Given information START

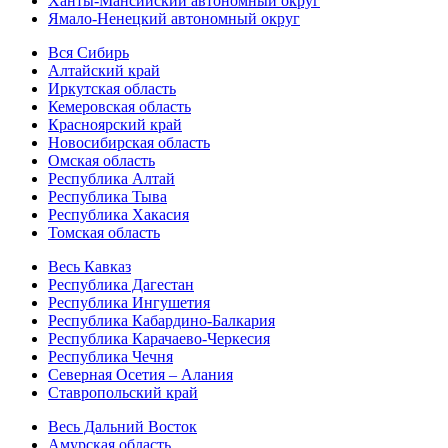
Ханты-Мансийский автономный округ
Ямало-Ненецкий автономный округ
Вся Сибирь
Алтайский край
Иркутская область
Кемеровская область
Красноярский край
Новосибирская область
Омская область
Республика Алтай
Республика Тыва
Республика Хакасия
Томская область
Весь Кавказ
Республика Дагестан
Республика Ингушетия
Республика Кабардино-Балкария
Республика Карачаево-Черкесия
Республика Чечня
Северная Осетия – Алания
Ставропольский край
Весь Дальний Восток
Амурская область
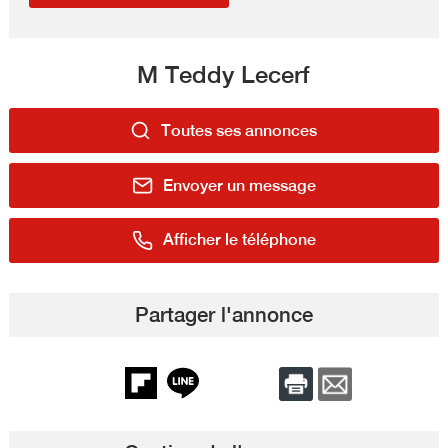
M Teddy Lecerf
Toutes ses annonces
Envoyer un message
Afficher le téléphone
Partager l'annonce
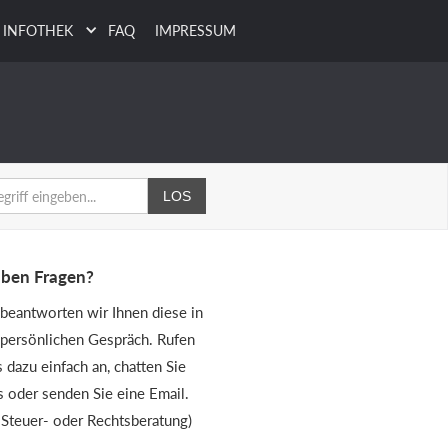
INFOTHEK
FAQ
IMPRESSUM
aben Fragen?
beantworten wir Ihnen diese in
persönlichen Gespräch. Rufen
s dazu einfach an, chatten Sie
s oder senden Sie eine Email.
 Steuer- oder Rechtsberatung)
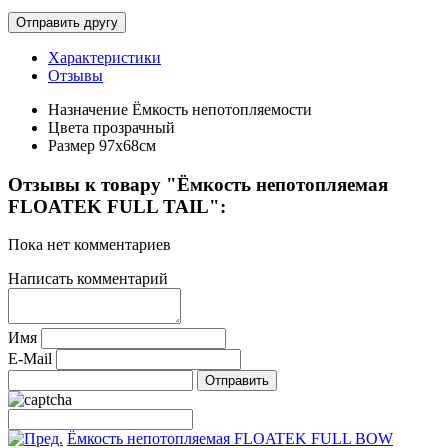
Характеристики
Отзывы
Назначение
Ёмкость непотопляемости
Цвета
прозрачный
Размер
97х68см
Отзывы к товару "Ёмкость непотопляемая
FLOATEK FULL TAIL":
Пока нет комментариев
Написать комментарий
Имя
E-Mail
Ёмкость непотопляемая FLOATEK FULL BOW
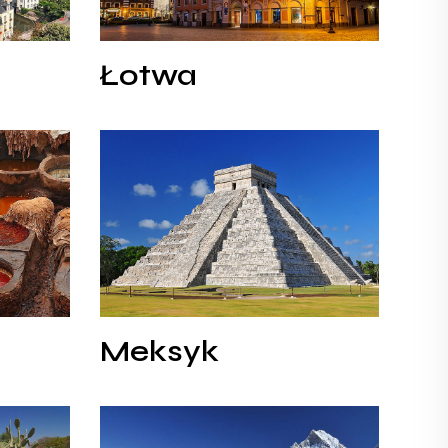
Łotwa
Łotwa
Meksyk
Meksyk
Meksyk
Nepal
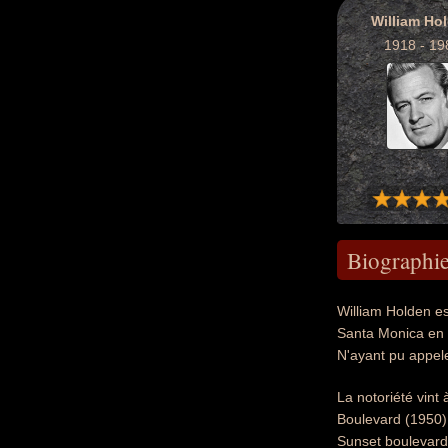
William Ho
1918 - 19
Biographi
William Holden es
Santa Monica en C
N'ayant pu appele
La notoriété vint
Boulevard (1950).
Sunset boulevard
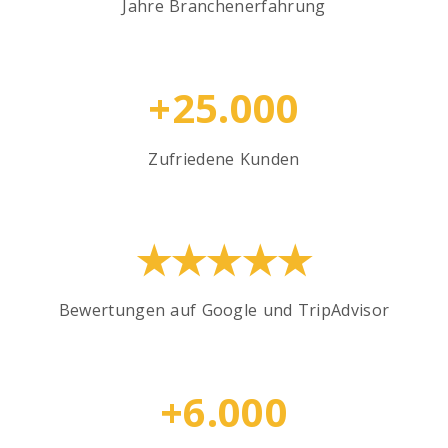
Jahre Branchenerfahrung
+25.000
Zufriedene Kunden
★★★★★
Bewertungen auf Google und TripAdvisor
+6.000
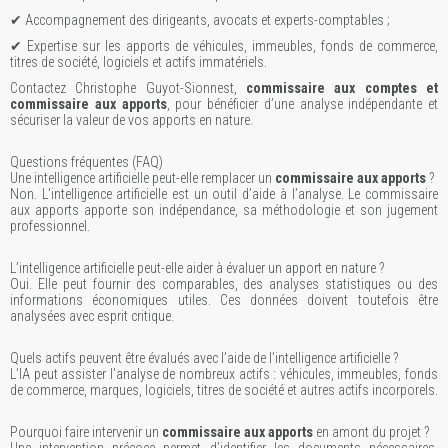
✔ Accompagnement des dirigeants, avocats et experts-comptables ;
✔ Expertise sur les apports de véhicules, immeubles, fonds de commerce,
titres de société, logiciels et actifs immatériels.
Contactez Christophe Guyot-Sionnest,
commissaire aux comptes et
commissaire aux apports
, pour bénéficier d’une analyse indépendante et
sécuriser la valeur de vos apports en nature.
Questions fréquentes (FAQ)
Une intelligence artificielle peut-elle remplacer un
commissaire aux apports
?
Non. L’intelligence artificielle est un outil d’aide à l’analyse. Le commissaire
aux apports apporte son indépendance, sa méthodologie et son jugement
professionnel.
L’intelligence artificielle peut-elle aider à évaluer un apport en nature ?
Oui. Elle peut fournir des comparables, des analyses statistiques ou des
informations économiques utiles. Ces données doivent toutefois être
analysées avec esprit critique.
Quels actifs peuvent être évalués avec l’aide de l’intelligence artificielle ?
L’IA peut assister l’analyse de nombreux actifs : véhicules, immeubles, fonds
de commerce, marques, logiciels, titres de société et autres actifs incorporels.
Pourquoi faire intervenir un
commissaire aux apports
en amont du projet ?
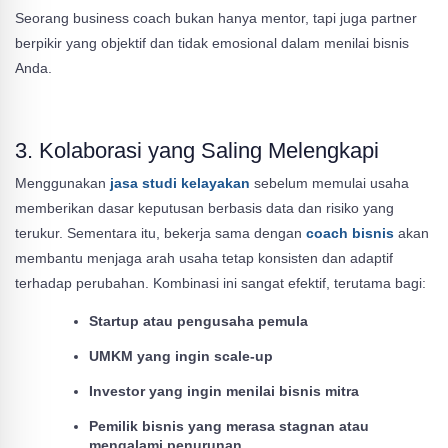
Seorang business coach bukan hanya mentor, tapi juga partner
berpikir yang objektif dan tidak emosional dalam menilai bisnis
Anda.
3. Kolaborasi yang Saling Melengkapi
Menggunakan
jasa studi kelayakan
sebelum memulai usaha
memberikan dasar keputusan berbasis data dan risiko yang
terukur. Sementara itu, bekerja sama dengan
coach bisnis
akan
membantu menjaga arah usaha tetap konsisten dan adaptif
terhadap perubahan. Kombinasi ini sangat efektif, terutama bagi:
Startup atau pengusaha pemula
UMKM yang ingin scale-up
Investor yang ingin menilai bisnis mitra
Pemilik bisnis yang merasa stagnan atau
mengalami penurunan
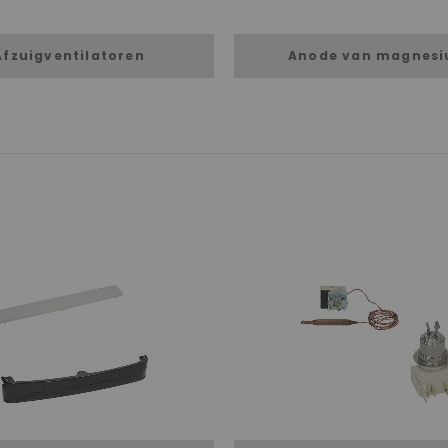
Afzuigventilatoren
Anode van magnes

Given information END
Given information START

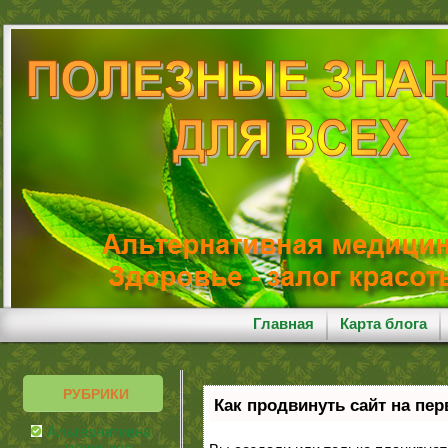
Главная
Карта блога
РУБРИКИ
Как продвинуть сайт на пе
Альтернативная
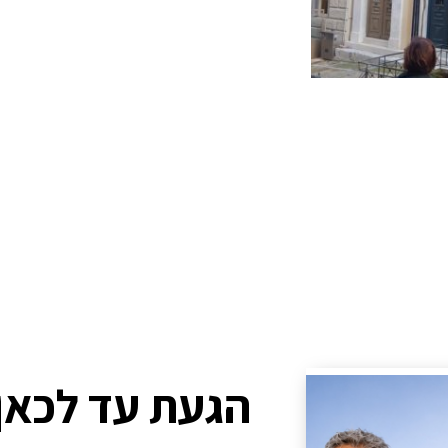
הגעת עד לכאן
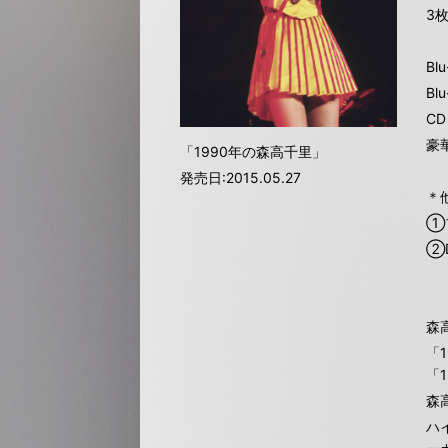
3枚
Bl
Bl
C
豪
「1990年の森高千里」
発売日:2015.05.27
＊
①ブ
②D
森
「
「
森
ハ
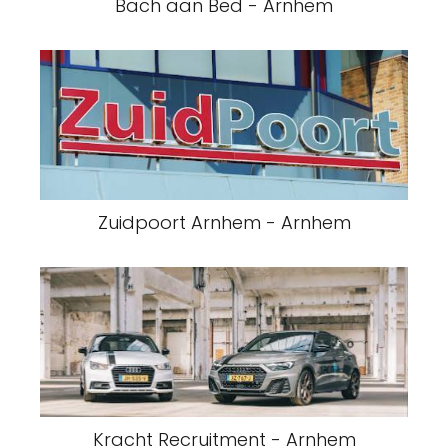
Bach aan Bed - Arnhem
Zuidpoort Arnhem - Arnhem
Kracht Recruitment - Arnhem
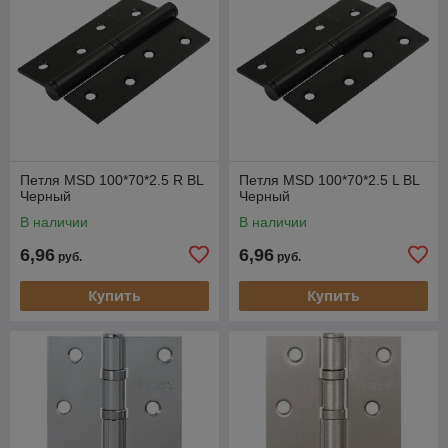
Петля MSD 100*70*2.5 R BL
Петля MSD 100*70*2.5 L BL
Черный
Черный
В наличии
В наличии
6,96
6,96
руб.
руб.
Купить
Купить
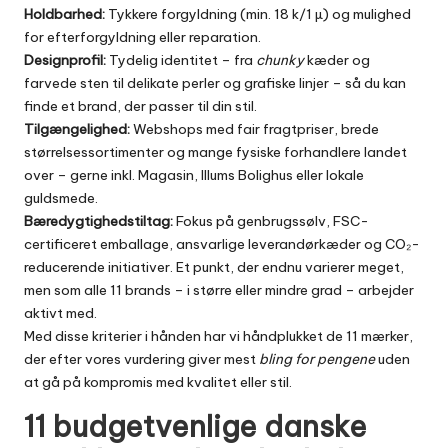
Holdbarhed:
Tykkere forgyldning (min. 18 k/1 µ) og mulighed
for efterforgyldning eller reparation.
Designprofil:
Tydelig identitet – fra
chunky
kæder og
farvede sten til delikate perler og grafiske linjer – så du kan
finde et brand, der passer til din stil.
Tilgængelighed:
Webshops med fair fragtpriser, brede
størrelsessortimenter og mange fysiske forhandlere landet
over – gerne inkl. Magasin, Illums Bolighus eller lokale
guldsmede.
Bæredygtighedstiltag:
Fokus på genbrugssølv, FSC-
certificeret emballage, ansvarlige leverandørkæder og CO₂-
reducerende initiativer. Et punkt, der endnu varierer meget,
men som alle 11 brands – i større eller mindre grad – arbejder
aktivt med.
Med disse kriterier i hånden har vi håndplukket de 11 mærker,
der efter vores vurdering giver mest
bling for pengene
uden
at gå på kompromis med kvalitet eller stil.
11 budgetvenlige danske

Given information END

[Exercise requirements]
For the records given here, say how many lines hold the string "nature", with no further words.

[Task response]
2